Data ini menjadi sinyal positif bahwa permintaan pasar, baik domestik maupun potensi ekspor, masih terjaga dengan baik. Hal ini sekaligus menunjukkan bahwa rantai pasok industri di dalam negeri mampu merespons dinamika permintaan dengan kapasitas yang memadai.
Sektor Unggulan
Secara sektoral, pertumbuhan tidak merata, namun terdapat beberapa sub-lapangan usaha (Sub-LU) yang menjadi motor penggerak utama pertumbuhan manufaktur nasional pada periode Januari–Maret 2026.
Beberapa sub-sektor yang mencatatkan indeks ekspansi tertinggi di antaranya:
-
Industri Kertas dan Barang dari Kertas, Percetakan, dan Reproduksi Media Rekaman.
-
Industri Kulit, Barang dari Kulit, dan Alas Kaki.
-
Industri Makanan dan Minuman.
Dominasi sektor makanan dan minuman, serta industri alas kaki, menegaskan bahwa konsumsi rumah tangga tetap menjadi tulang punggung pertumbuhan ekonomi Indonesia di tengah tantangan global.

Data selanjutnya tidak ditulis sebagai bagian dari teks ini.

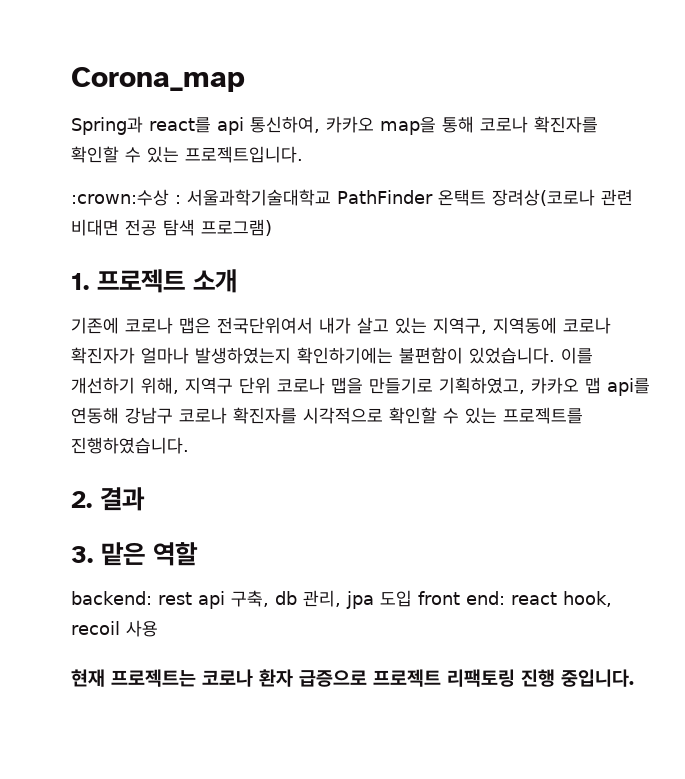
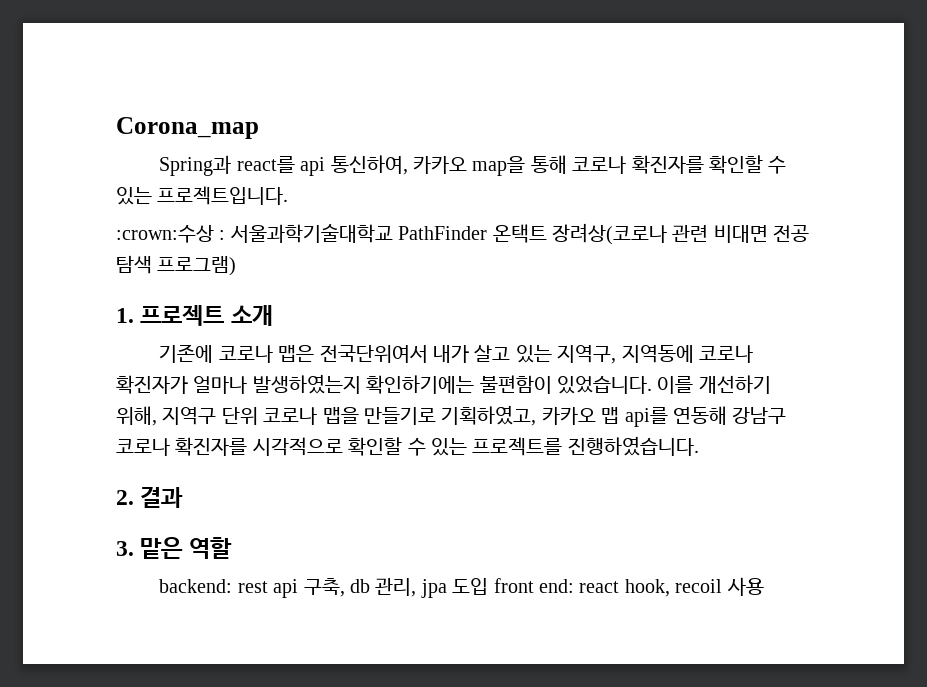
[71,669,634,687] // 현재 프로젝트는 코로나 환자 급증으로 프로젝트 리팩토링 진행 중입니다. -> (764, 586) none

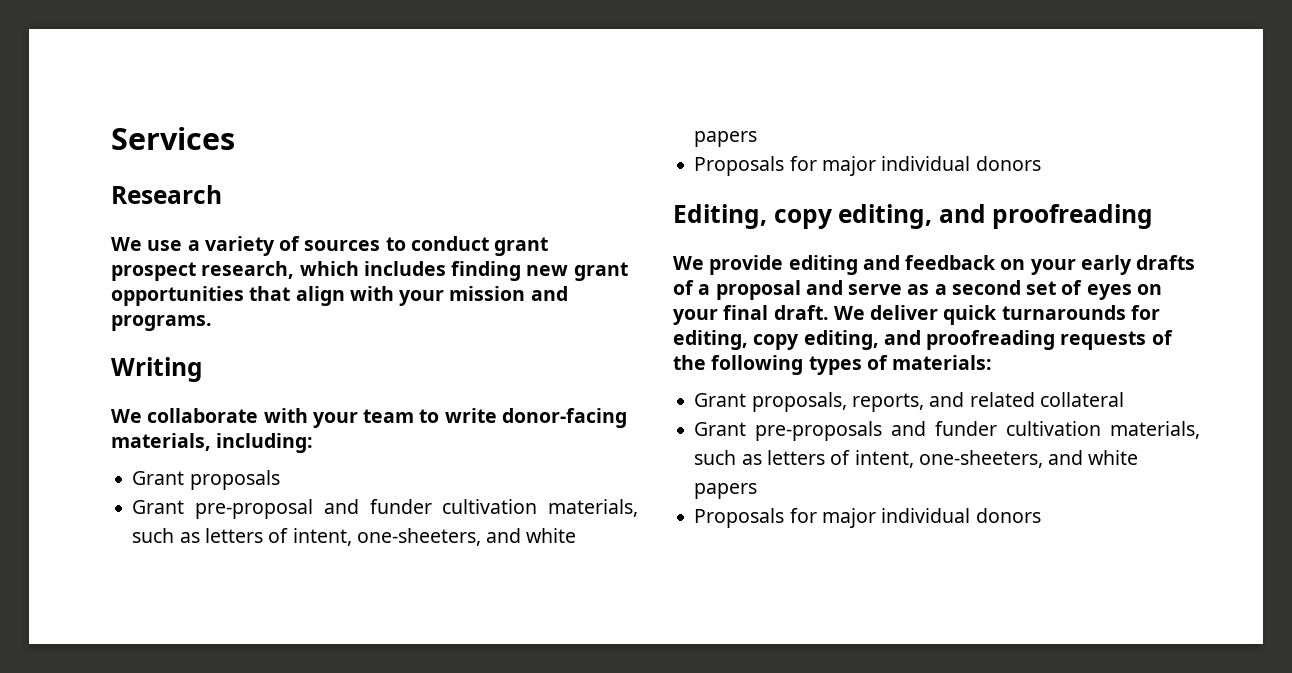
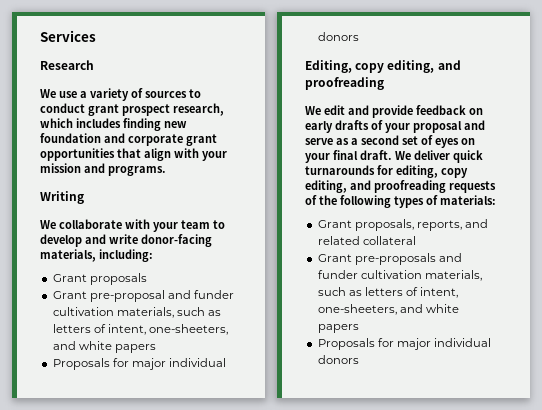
(569, 270) none -> [40,133,183,146] foundation and corporate
(440, 416) none -> [40,234,106,247] develop and
[709,255,900,275] provide editing and -> [324,105,413,118] edit and provide
[1030,259,1076,275] your -> (483, 111) none
[698,284,711,295] a -> [385,123,410,133] your

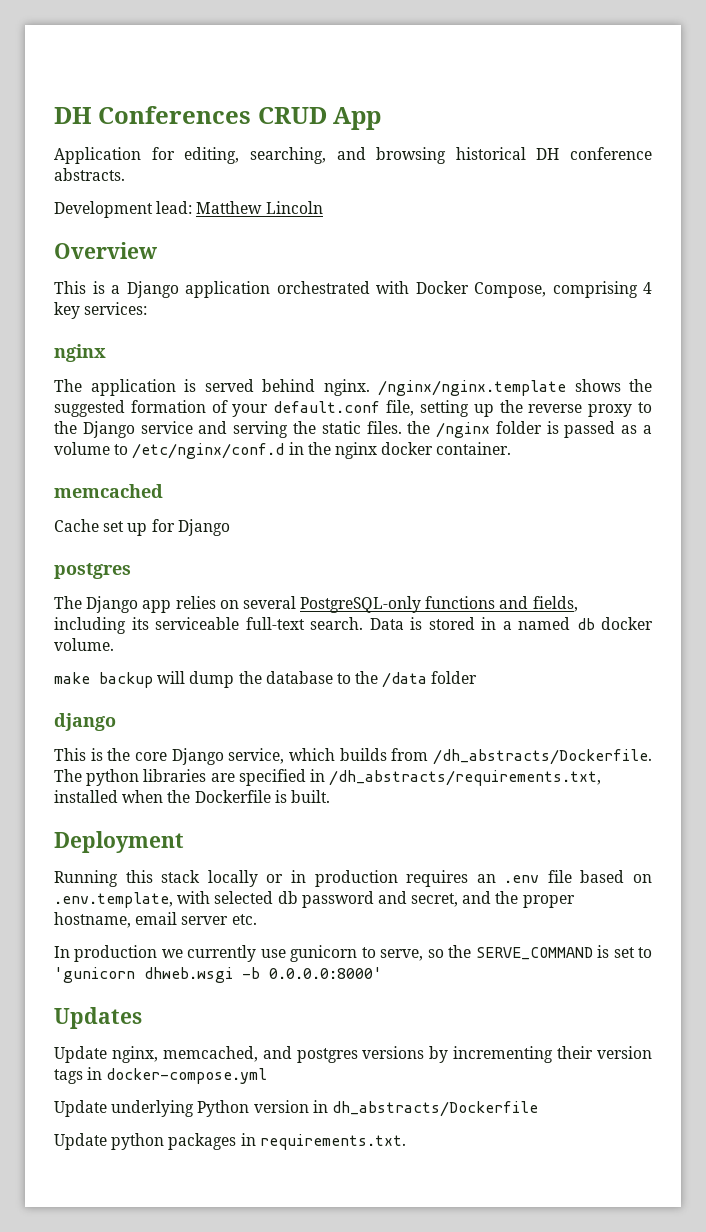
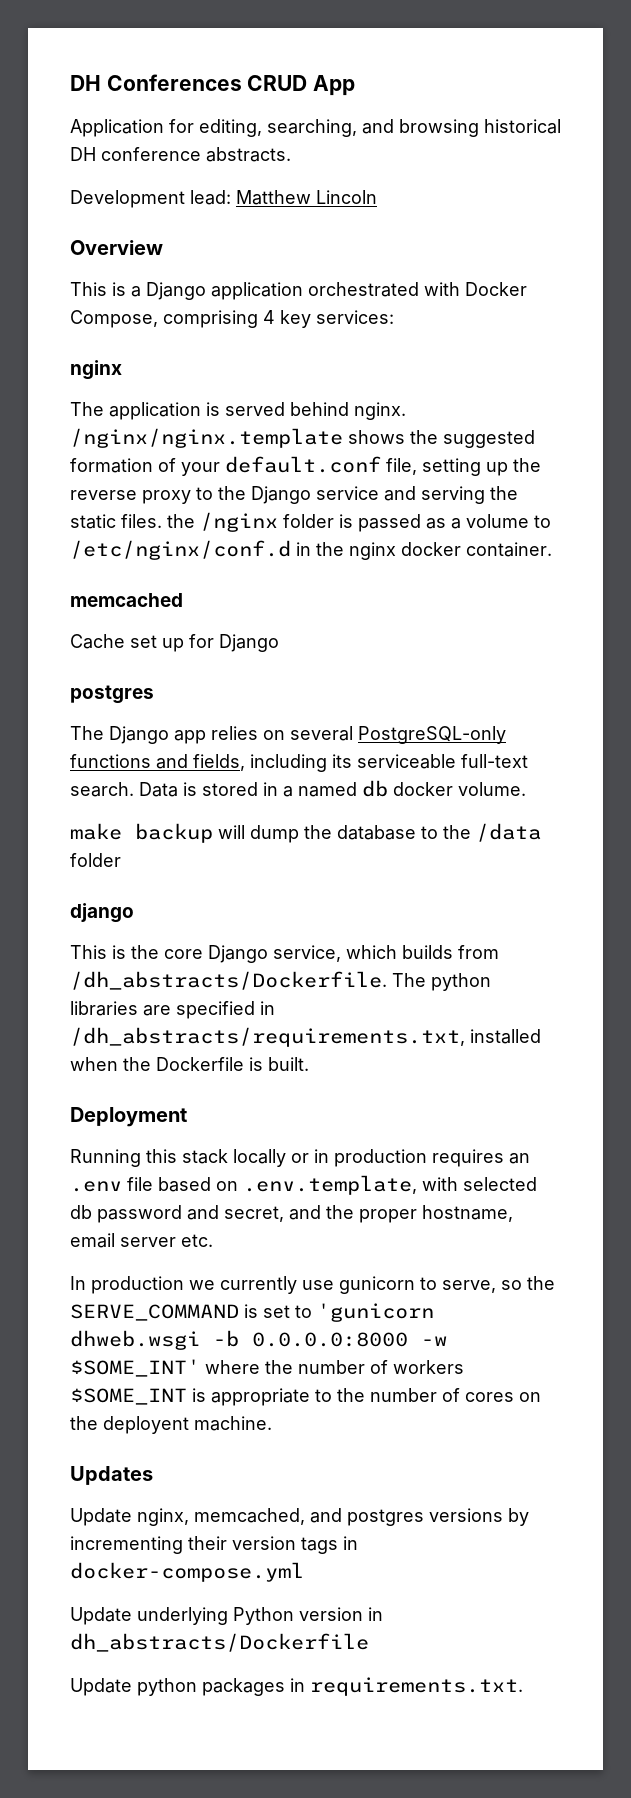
[269,967,382,979] 0.0.0.0:8000' -> [252,1332,447,1347] [70,1359,464,1377] [70,1388,541,1406] [70,1416,272,1434] 0.0.0.0:8000 -w $SOME_INT' where the number of workers $SOME_INT is appropriate to the number of cores on the deployent machine.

Proyeksi Triwulan II/2026: Masih Ekspansif
Optimisme para pelaku usaha diperkirakan berlanjut hingga triwulan II/2026. Berdasarkan survei Bank Indonesia, kinerja industri pengolahan diprakirakan tetap berada pada fase ekspansi dan bahkan sedikit meningkat ke level 52,26%.

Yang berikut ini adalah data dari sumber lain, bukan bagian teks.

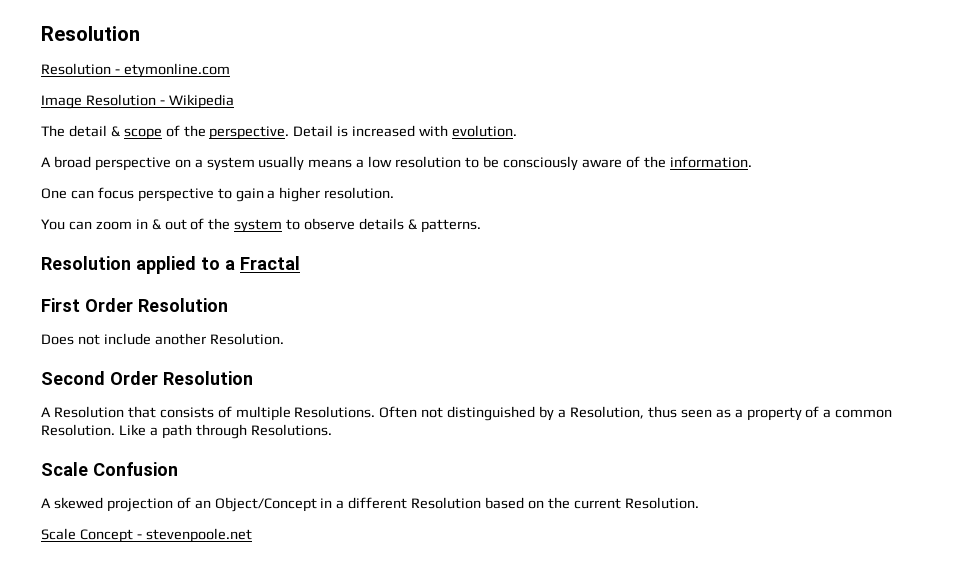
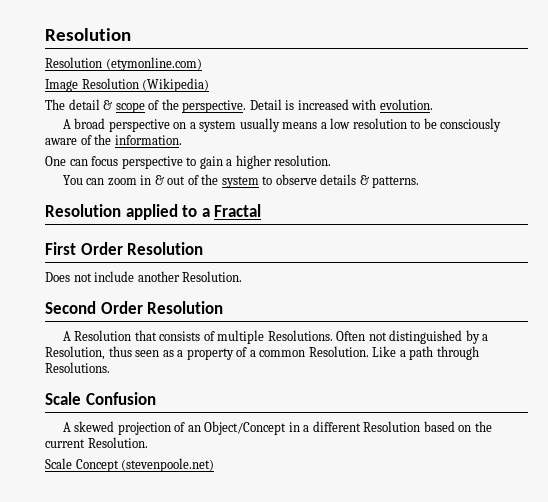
[114,63,230,78] - etymonline.com -> [105,57,202,71] (etymonline.com)
[159,94,234,109] - Wikipedia -> [142,78,210,92] (Wikipedia)
[136,528,252,543] - stevenpoole.net -> [121,458,215,472] (stevenpoole.net)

Pertumbuhan di triwulan berikutnya diprediksi akan kembali ditopang oleh tiga pilar yang sama: volume produksi, volume persediaan barang jadi, dan total pesanan.
Adapun dari sisi sektoral, pelaku usaha optimistis bahwa sub-sektor Industri Furnitur akan bergabung dengan jajaran sektor dengan kinerja terbaik, bersanding dengan Industri Kulit/Alas Kaki dan Industri Makanan & Minuman yang diprediksi tetap stabil di zona ekspansi.
Dengan tren yang terjaga di atas level 50% ini, sektor manufaktur diharapkan dapat terus memberikan kontribusi positif bagi pertumbuhan ekonomi nasional, sekaligus menjadi bantalan di tengah ketidakpastian ekonomi global yang masih membayangi.
*** Catatan Redaksi: PMI-BI merupakan indikator awal (leading indicator) yang digunakan untuk memantau kinerja sektor industri pengolahan secara cepat dan akurat.